Sandage, A. et al. (1975) Galaxies and the Universe

G. de Vaucouleurs ("Galaxies and the Universe", Chapter 14 - Nearby Groups of Galaxies) notes that the five brightest members of the NGC 3607 group are NGC 3607, NGC 3626, NGC 3686, NGC 3608 & NGC 3684.

Hardcastle, J.A. (1914)

Hardcastle, J.A. (1914) Nebulae seen on the Franklin-Adams plates. MNRAS, 74(8), 699-707. [commentary in Shapley, H. & Ames, A. (1932) A survey of the external galaxies brighter than the thirteenth magnitude.]

Classified as "probably spiral."

Notes: NGC 1784, NGC 2146 and NGC 3686 described as spiral in Lick Obs. Bull. 248.

Modern observations

Tom Lorenzin

Lorenzin, in the electronic version of "1000+ The Amateur Astronomers' Field Guide to Deep Sky Observing", notes: "12M; 2.2' x 1.9' extent; almost, but not quite, round with little brighter center; !good supernova prospect! 15' to SW is faint SP GAL N3684 (12.3M; 1' x 0.5' extent); 30' to SW is faint SP GAL N3681 (12.4M; 1' diameter); 20' to SSE is extremely faint and small SP GAL N3691 (13.5M; 0.5' diameter); great group for larger aperture."

Callender, John (IAAC)

Instrument: 8-inch Dobsonian reflector Location: Carpinteria, CA, USA

Light pollution: light Transparency: fair Seeing: fair

Time: Wed Mar 12 06:10:00 1997 UT Obs. no.: 107

Central glow easy at 49x, with a faint outer halo visible with averted vision.

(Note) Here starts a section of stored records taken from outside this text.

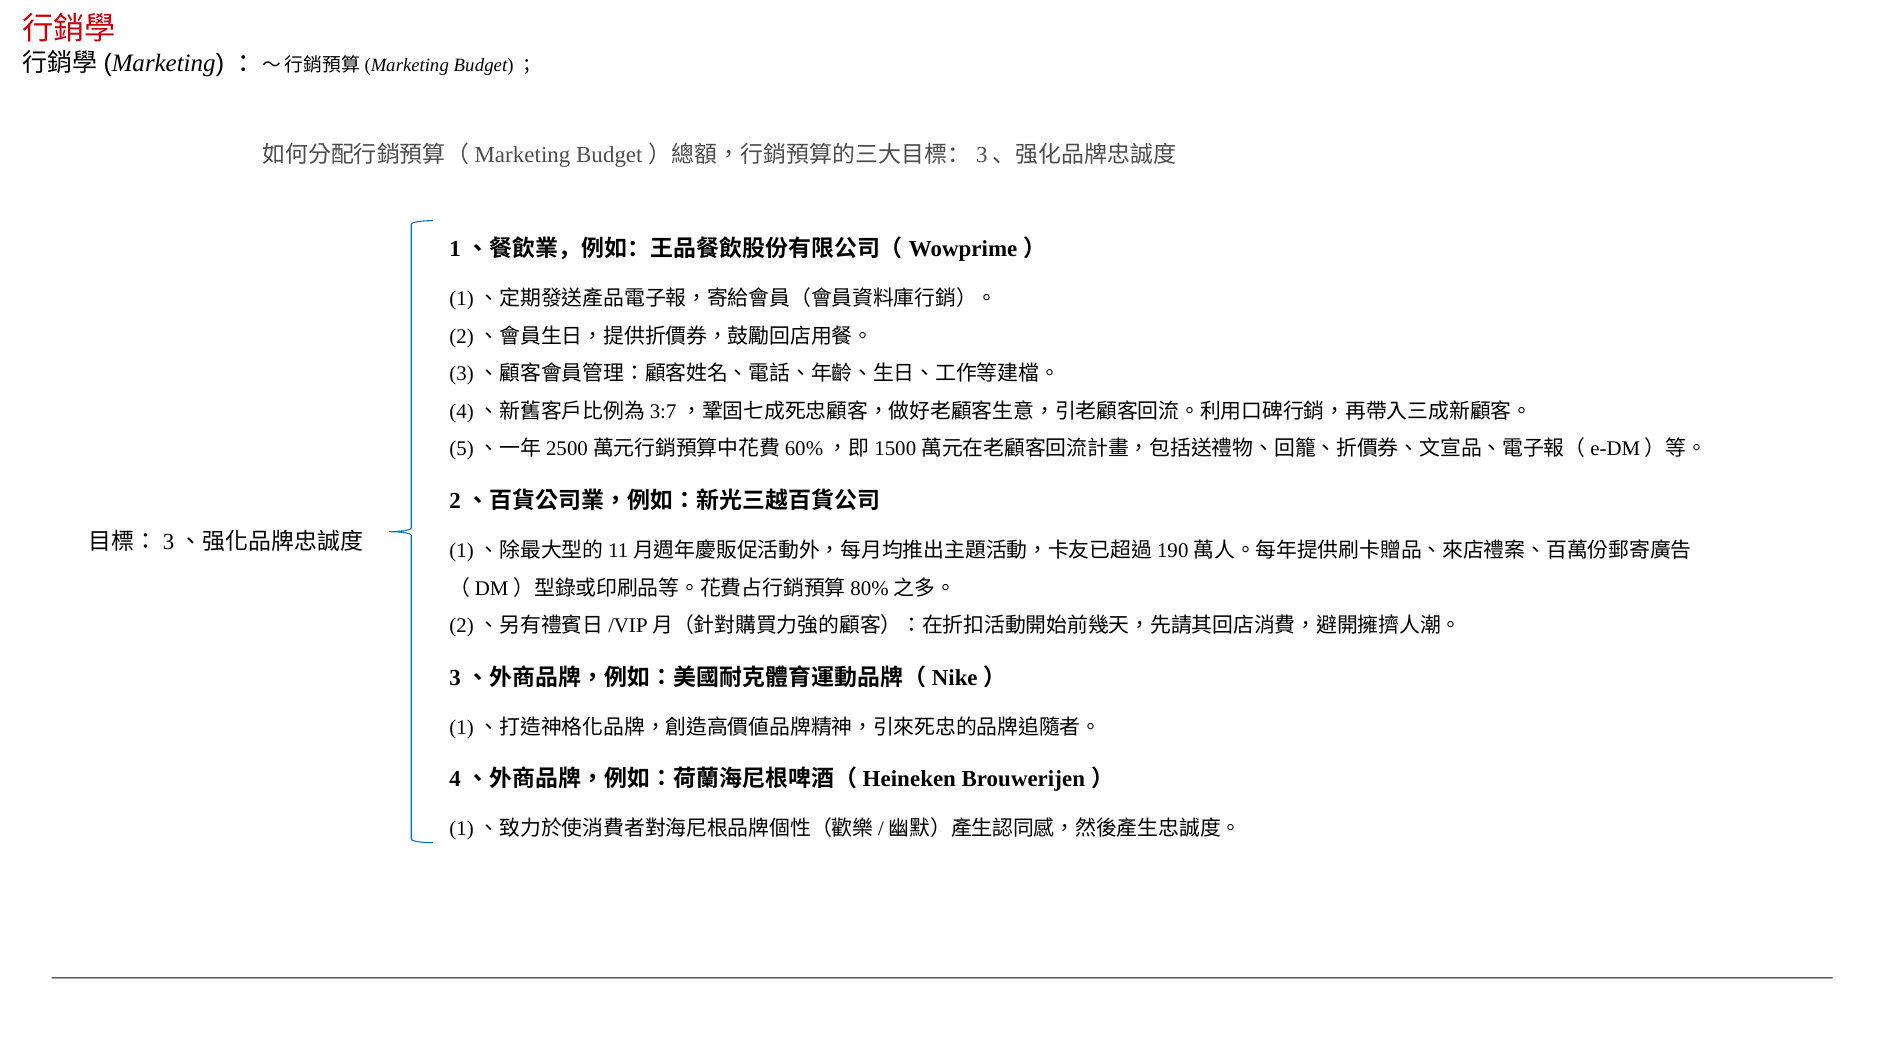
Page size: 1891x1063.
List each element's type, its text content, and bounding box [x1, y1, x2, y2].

text_box 目標：3、强化品牌忠誠度 [62, 505, 390, 562]
text_box 行銷學(Marketing) ：～ 行銷預算(Marketing Budget) ； [7, 39, 1572, 85]
text_box 行銷學 [7, 9, 1406, 39]
text_box 1、餐飲業，例如：王品餐飲股份有限公司（Wowprime） [434, 212, 1786, 265]
text_box (1)、打造神格化品牌，創造高價値品牌精神，引來死忠的品牌追隨者。 [434, 693, 1786, 742]
text_box (1)、致力於使消費者對海尼根品牌個性（歡樂/幽默）產生認同感，然後產生忠誠度。 [434, 794, 1786, 847]
text_box 3、外商品牌，例如：美國耐克體育運動品牌（Nike） [434, 641, 1786, 693]
text_box (1)、定期發送產品電子報，寄給會員（會員資料庫行銷）。 (2)、會員生日，提供折價券，鼓勵回店用餐。 (3)、顧客會員管理：顧客姓名、電話、年齡、生日、工作等建檔。 (4)、新舊客戶比例為3:7，鞏固七成死忠顧客，做好老顧客生意，引老顧客回流。利用口碑行銷，再帶入三成新顧客。 (5)、一年2500萬元行銷預算中花費60%，即1500萬元在老顧客回流計畫，包括送禮物、回籠、折價券、文宣品、電子報（e-DM）等。 [434, 265, 1786, 464]
text_box 4、外商品牌，例如：荷蘭海尼根啤酒（Heineken Brouwerijen） [434, 742, 1786, 794]
text_box (1)、除最大型的11月週年慶販促活動外，每月均推出主題活動，卡友已超過190萬人。每年提供刷卡贈品、來店禮案、百萬份郵寄廣告（DM）型錄或印刷品等。花費占行銷預算80%之多。 (2)、另有禮賓日/VIP月（針對購買力強的顧客）：在折扣活動開始前幾天，先請其回店消費，避開擁擠人潮。 [434, 517, 1786, 641]
text_box 如何分配行銷預算（Marketing Budget）總額，行銷預算的三大目標：3、强化品牌忠誠度 [247, 118, 1531, 175]
text_box [388, 219, 434, 844]
text_box 2、百貨公司業，例如：新光三越百貨公司 [434, 464, 1786, 517]
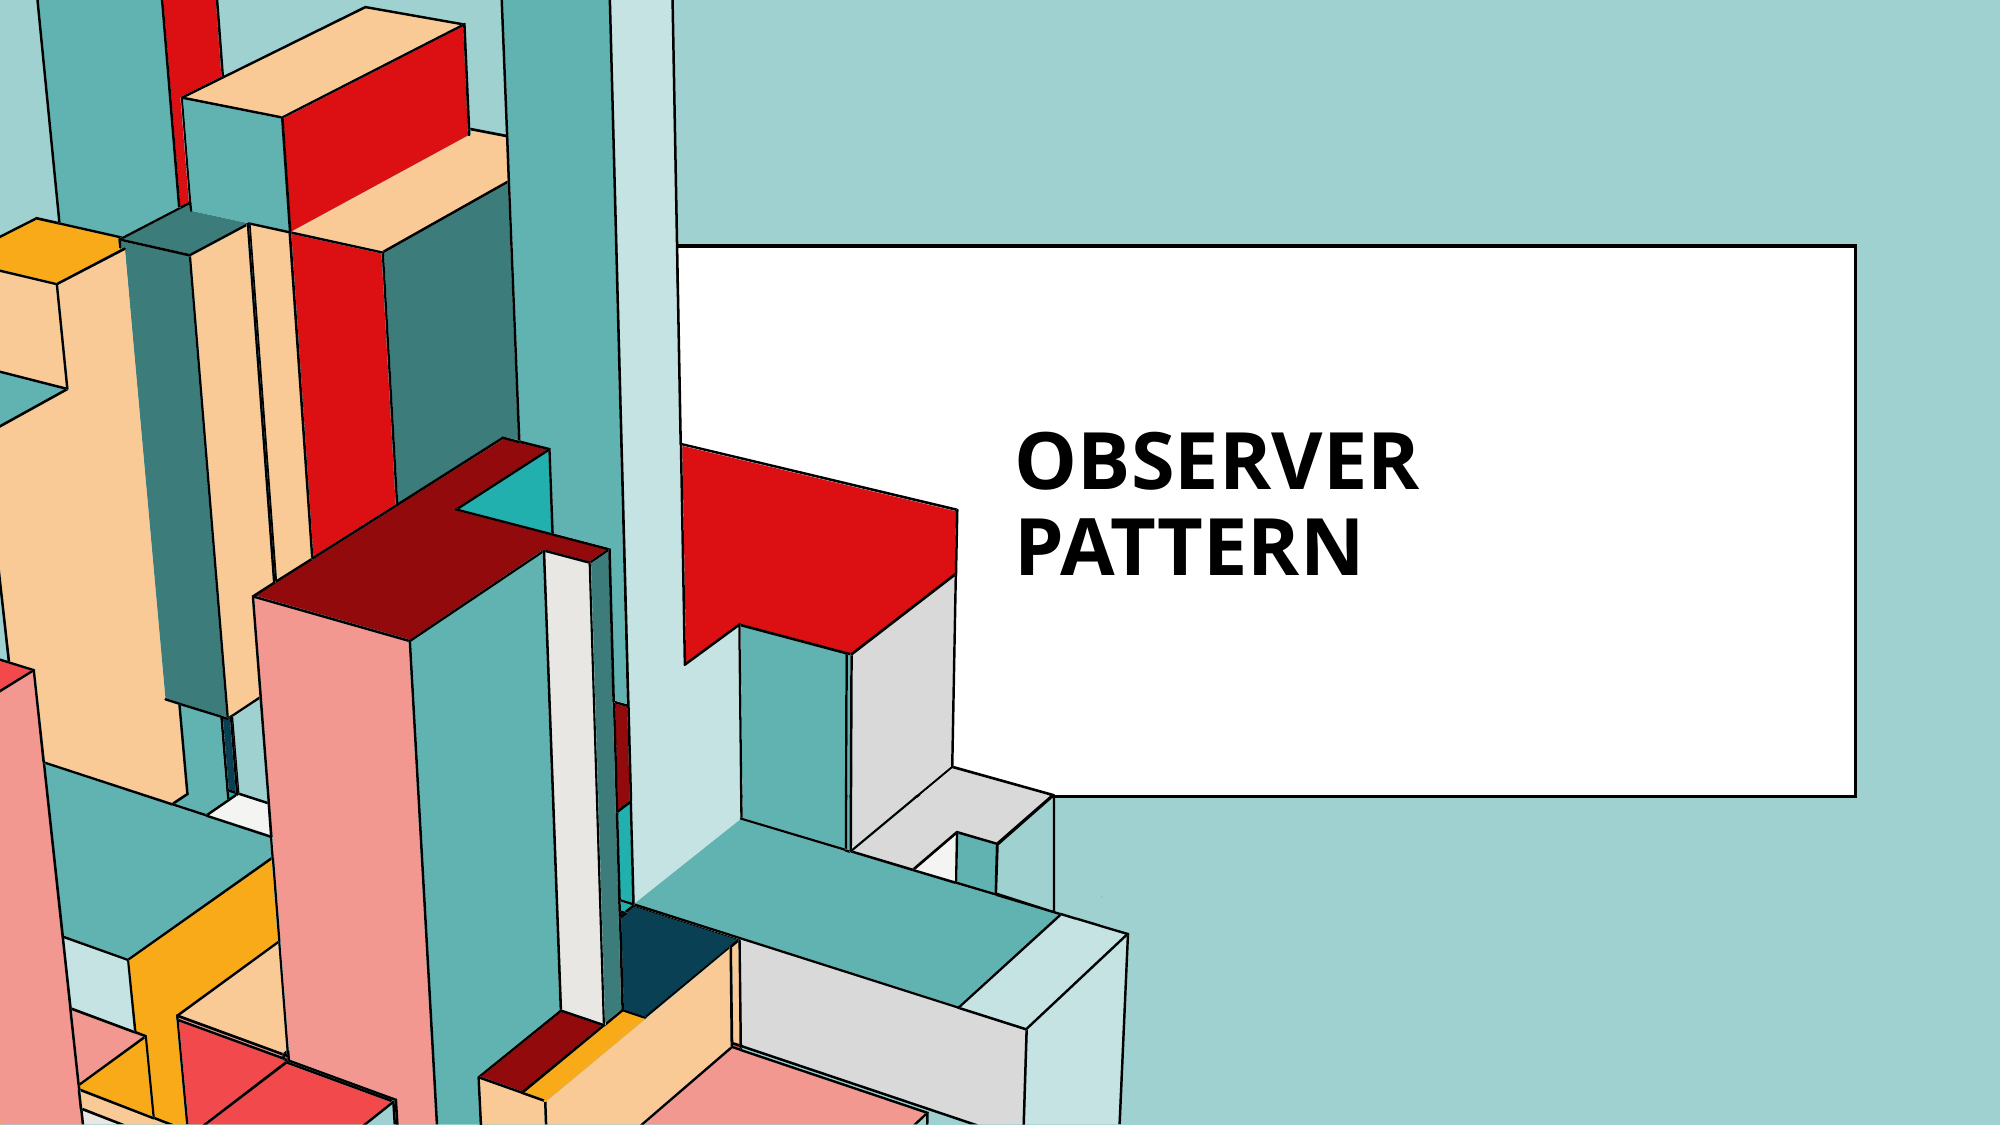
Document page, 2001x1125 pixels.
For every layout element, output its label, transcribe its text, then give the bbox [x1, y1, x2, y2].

title Observer Pattern [999, 296, 1792, 600]
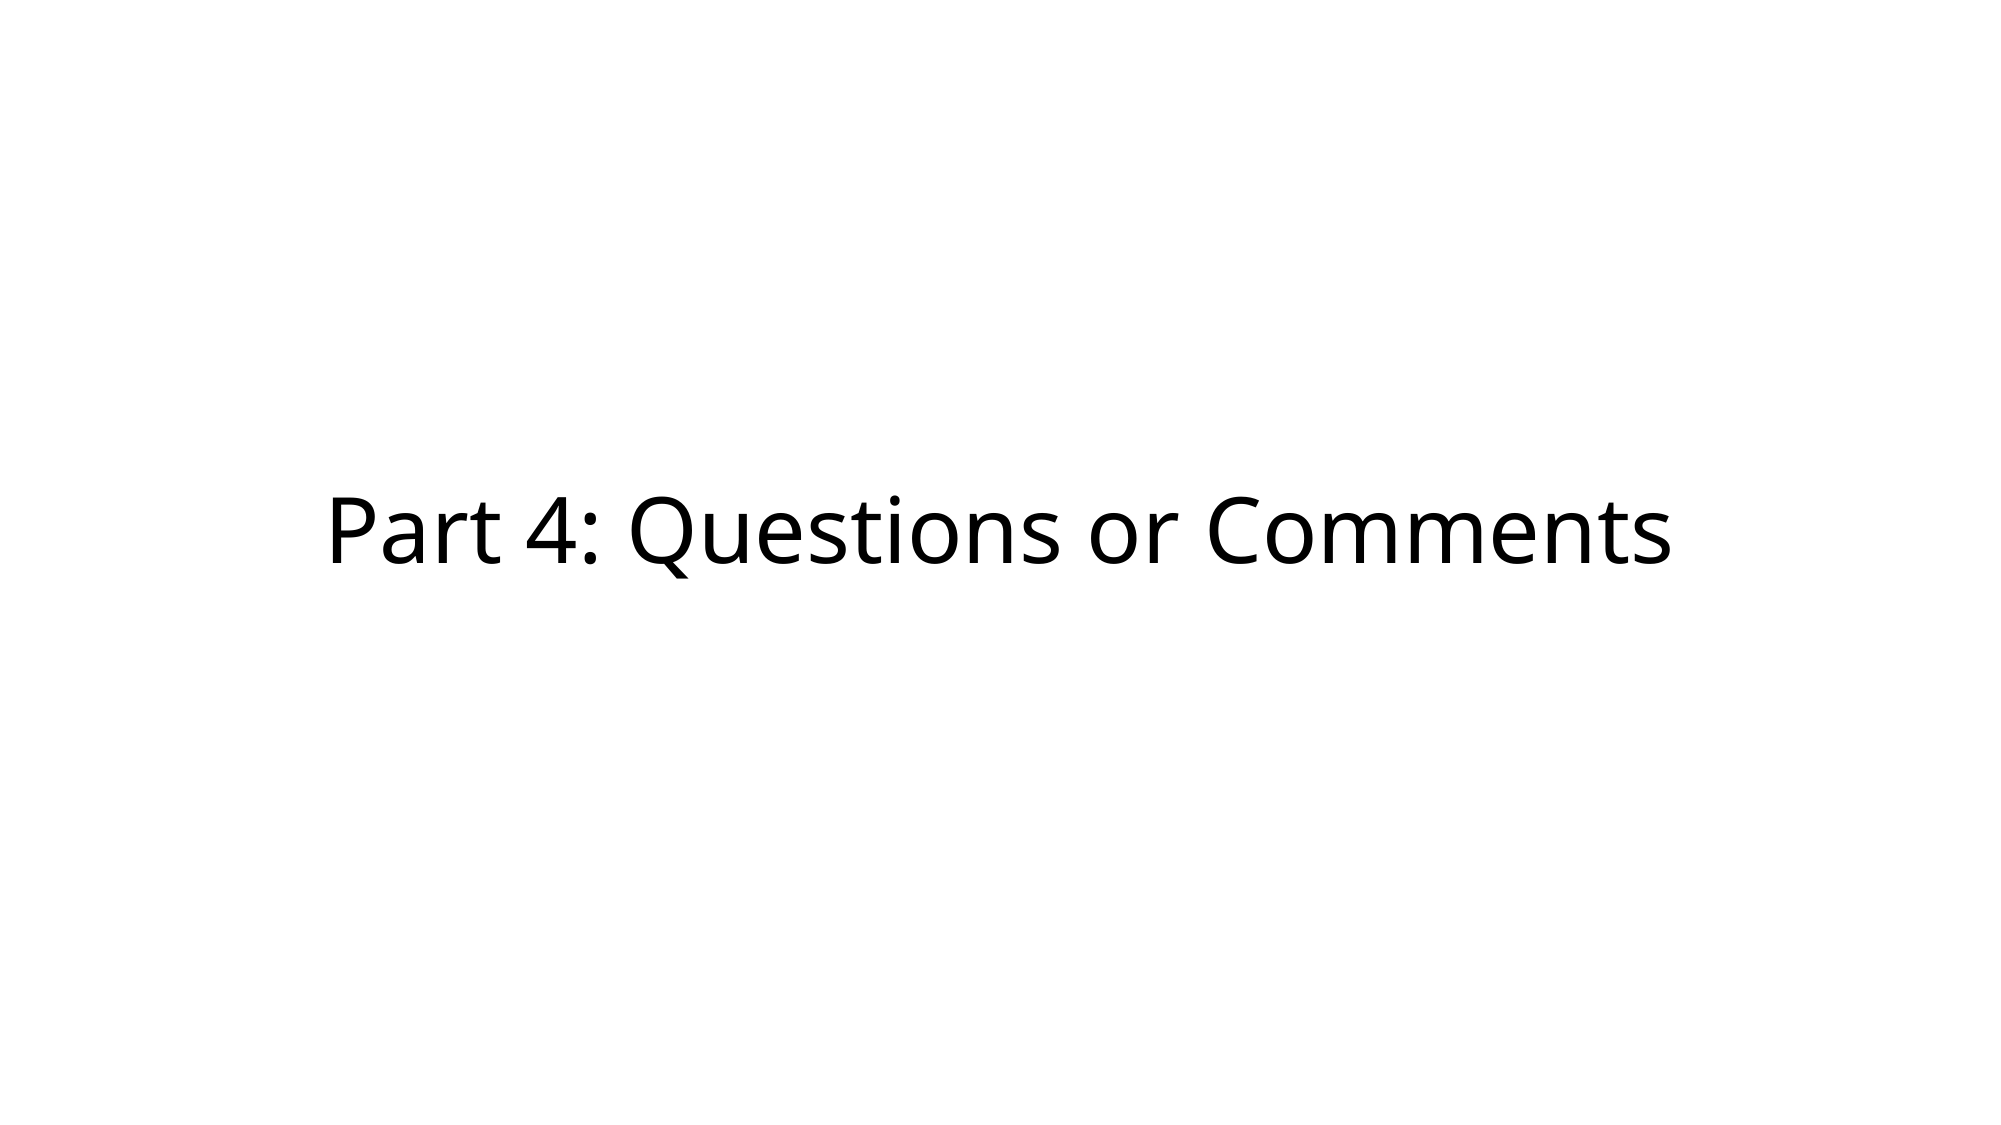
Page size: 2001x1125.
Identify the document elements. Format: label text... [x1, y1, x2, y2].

title Part 4: Questions or Comments [137, 425, 1863, 643]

Instrument: 8-inch Dobsonian reflector Location: Carpinteria, CA, USA

Light pollution: light Transparency: fair Seeing: fair

Time: Wed Mar 12 05:50:00 1997 UT Obs. no.: 103

In field with NGC3684 and NGC3681. All three required careful looking with averted vision at 49x. All three seemed pretty

close in size and brightness, but this one (NGC3686) was the largest and easiest, by just a tad.

Contemporary observations

Tom Bryant

2011 6 3 22:48:48

Observing site: Little Bennett Regional Park

Telescope: C-11

[11h 27m 42s, 17 13m 0s] An elongated smudge. As per the NGC. B: Sc.